Serving as a trustee can be an honor, but it can also be enormously stressful. After all, you’re tasked with putting the financial interests of others ahead of your own, and when it comes to money, every minor misstep is placed under the microscope. While most trustees are able to carry out their fiduciary duties with only minor incidences with beneficiaries, or no conflict at all, other trustees end up facing allegations that they have breached their fiduciary duty.
Defending against claims of breach
If you’ve been accused of breaching your fiduciary duty, then you’re probably really worried. The good news, though, is that you might have a number of defense options available to you. A number of these defenses are based on fundamental fairness. Here are some of them:
- Laches: Here, you simply argue that the beneficiary simply waited too long before raising the issue, and that such delay amounts to acquiescence. In other words, you shouldn’t be held liable for something that the beneficiary seemed to not have a problem with for a long time.

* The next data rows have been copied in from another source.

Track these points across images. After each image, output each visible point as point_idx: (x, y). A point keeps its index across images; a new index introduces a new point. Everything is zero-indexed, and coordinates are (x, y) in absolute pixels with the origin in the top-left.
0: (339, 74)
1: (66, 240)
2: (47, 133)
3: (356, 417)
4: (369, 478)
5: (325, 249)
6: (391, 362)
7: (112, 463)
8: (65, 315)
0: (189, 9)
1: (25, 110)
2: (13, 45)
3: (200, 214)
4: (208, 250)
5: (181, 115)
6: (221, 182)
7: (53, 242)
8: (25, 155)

- Ratification: Ratification occurs when a beneficiary, with full knowledge of the circumstances, either explicitly or through act, approves of your actions as a trustee.
- Waiver: With waiver, the beneficiary, either through words or actions, intentionally gives up a right.

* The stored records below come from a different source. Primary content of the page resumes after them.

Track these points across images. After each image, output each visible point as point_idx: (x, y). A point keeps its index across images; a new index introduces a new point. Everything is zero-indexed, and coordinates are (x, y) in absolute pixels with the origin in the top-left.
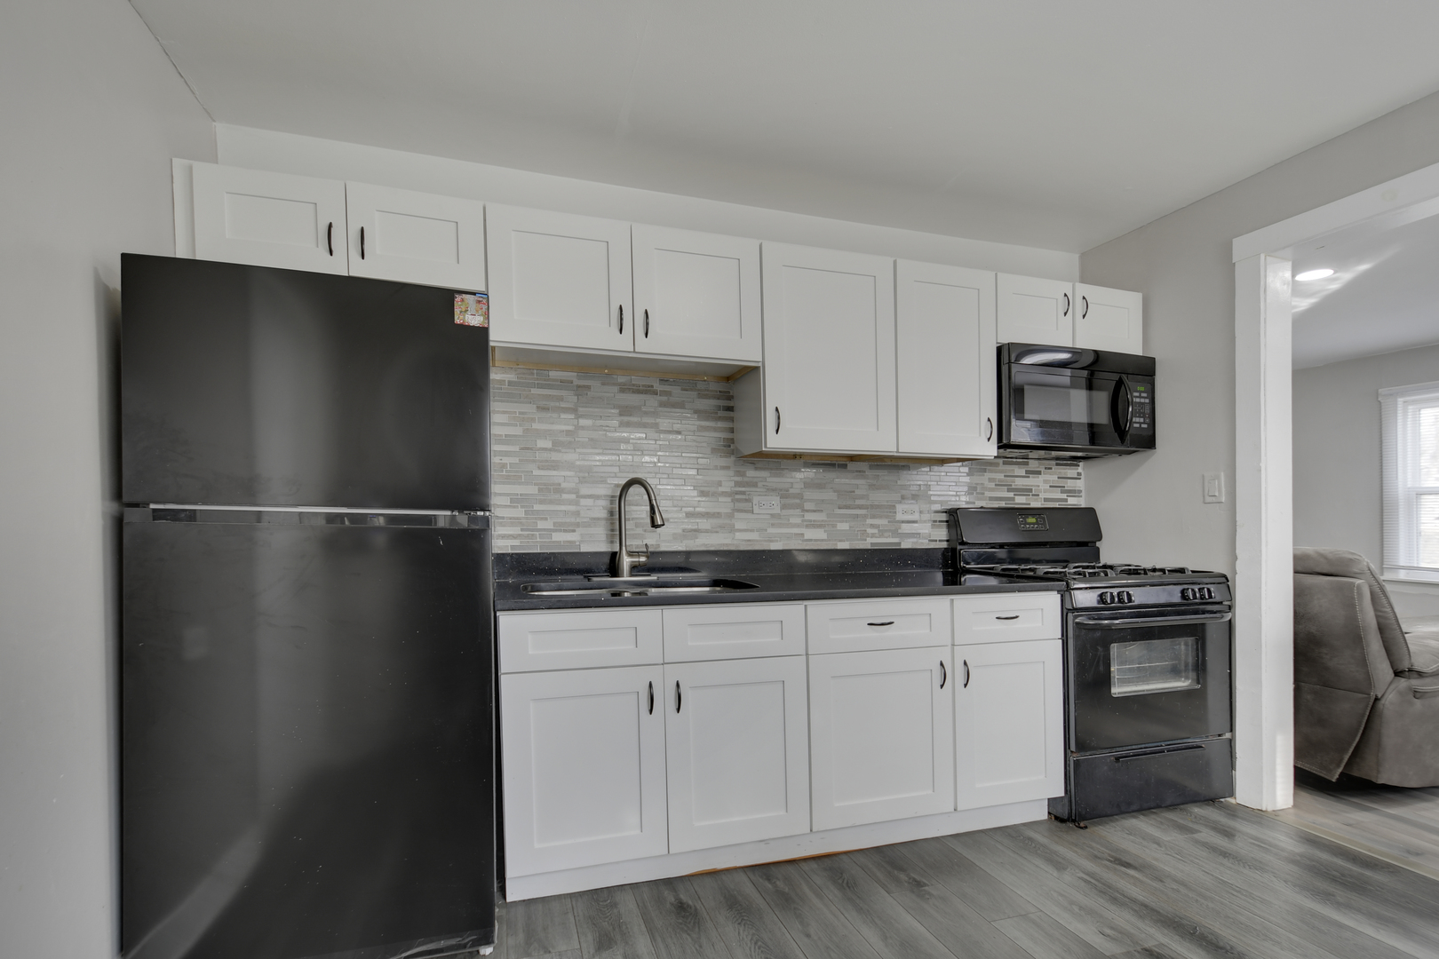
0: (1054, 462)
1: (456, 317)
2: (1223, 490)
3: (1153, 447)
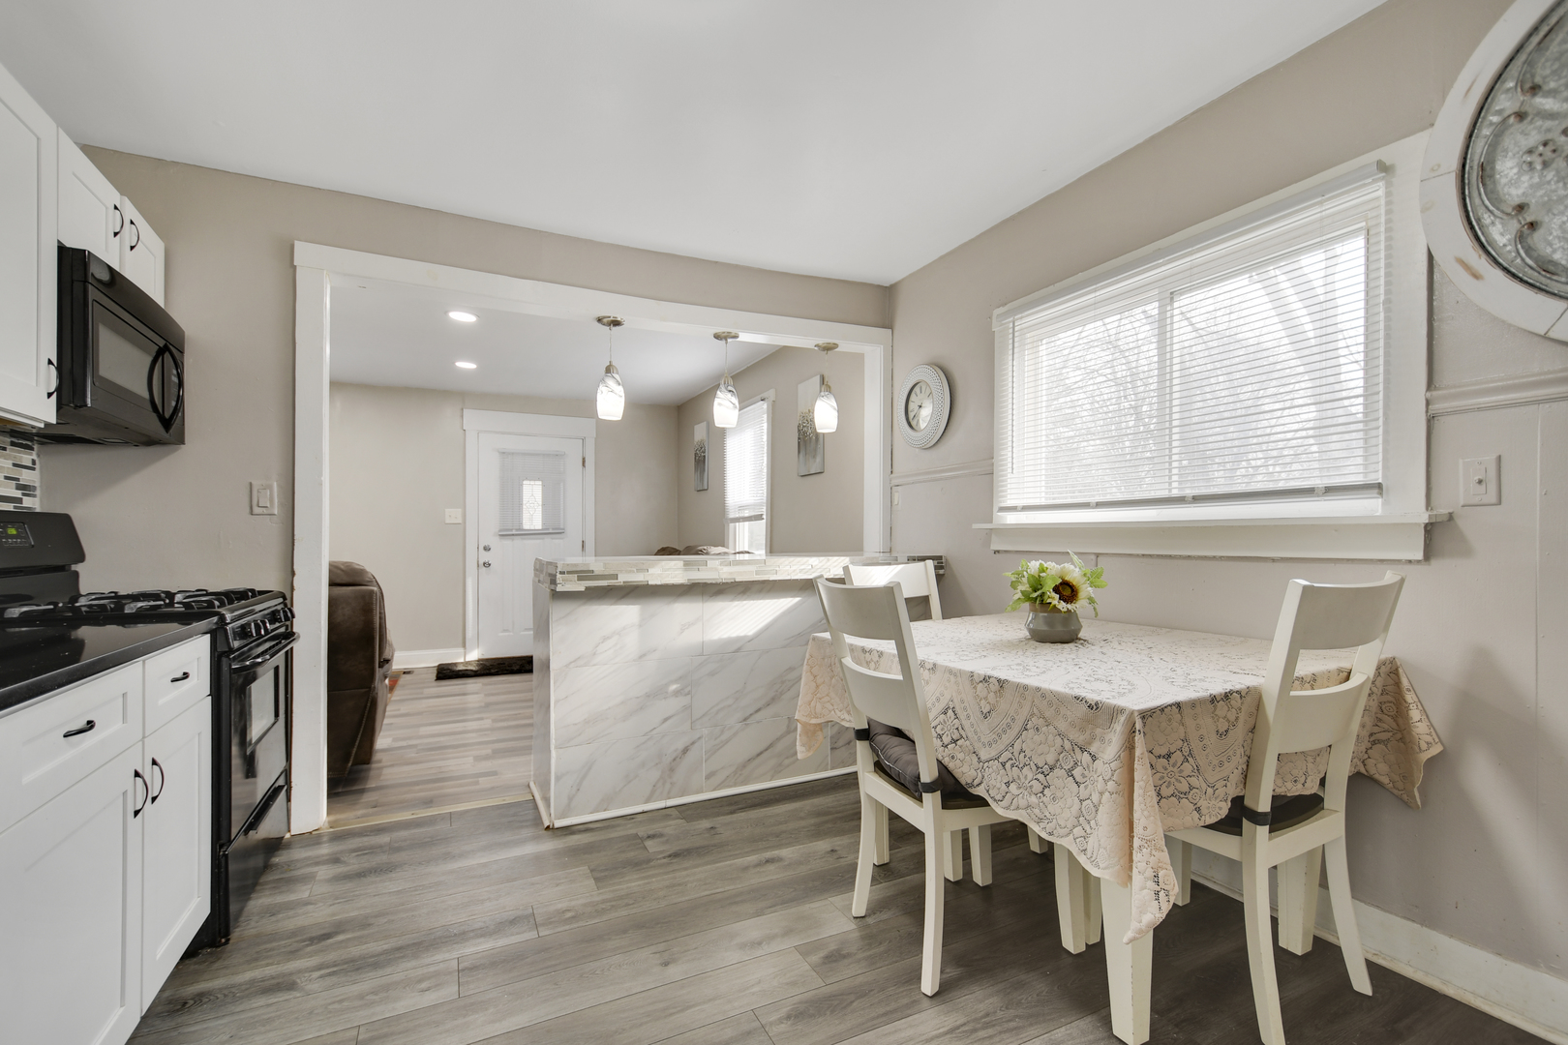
2: (276, 501)
3: (183, 442)
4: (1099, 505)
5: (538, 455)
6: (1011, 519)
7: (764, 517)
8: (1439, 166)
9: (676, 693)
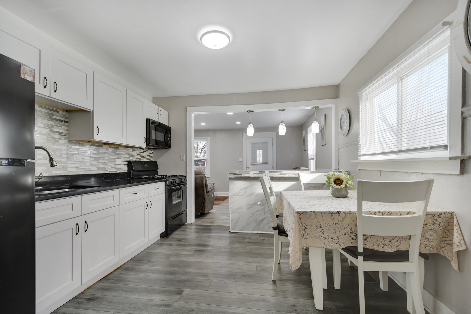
0: (148, 149)
1: (21, 75)
2: (185, 158)
3: (171, 148)
4: (379, 154)
5: (261, 143)
6: (363, 159)
7: (315, 158)
8: (459, 21)
9: (260, 205)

- Estoppel: Estoppel often involves inducement to act based on misrepresentation of a material fact. Therefore, if you were misled in some way and you relied on that information to act in a certain fashion, then the other party may be estopped from claiming that you breached your fiduciary duty.

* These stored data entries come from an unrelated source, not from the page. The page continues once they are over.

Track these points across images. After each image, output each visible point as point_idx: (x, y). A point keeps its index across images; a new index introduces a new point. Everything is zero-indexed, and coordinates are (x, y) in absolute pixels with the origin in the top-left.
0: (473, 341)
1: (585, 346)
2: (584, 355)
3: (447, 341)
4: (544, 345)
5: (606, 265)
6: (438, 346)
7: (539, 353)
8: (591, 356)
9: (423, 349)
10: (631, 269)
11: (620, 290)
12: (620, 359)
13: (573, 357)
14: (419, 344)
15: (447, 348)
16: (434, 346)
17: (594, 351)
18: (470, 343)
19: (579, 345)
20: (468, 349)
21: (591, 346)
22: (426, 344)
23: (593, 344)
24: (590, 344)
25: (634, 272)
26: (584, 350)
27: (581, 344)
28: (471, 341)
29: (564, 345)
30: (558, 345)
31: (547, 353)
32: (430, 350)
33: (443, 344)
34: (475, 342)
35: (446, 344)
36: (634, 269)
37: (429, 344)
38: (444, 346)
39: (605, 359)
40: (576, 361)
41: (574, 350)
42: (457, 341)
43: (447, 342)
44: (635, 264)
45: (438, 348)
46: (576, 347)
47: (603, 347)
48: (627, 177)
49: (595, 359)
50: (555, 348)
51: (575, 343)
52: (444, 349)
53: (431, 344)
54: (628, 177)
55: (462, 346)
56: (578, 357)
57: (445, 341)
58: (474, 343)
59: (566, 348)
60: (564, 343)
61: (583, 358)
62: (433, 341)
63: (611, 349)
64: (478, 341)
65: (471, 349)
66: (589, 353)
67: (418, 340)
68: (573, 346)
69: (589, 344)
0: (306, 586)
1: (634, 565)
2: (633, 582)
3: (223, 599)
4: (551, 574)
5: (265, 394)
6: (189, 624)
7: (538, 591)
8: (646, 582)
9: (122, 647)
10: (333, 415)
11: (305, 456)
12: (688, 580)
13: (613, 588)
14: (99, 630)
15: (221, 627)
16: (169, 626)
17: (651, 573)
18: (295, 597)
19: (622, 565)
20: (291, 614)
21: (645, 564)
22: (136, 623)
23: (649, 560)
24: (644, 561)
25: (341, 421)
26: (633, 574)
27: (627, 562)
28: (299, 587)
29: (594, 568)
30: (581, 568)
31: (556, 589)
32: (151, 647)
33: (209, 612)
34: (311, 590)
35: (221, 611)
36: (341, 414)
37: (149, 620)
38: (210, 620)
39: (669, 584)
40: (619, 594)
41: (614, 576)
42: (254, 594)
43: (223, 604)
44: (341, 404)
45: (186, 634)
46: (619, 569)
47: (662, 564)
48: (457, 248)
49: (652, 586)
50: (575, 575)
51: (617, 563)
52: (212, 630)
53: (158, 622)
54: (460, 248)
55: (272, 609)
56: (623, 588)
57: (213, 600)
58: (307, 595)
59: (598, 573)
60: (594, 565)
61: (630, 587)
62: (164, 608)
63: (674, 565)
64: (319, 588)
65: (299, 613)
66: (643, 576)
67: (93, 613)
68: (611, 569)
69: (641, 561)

Know how to aggressively protect yourself
These are just a few of the ways in which you can try to defend yourself against allegations of breach of the fiduciary duty. To increase your chances of success here, you’ll need to not only know the law, certainly more fully than touched upon here, and the facts in play, but also how to develop compelling legal arguments that are on point. There’s simply too much on the line in these cases for you to leave those arguments to chance. That’s why it might be best for you to discuss the allegations against you with an attorney who is experienced in this area of the law.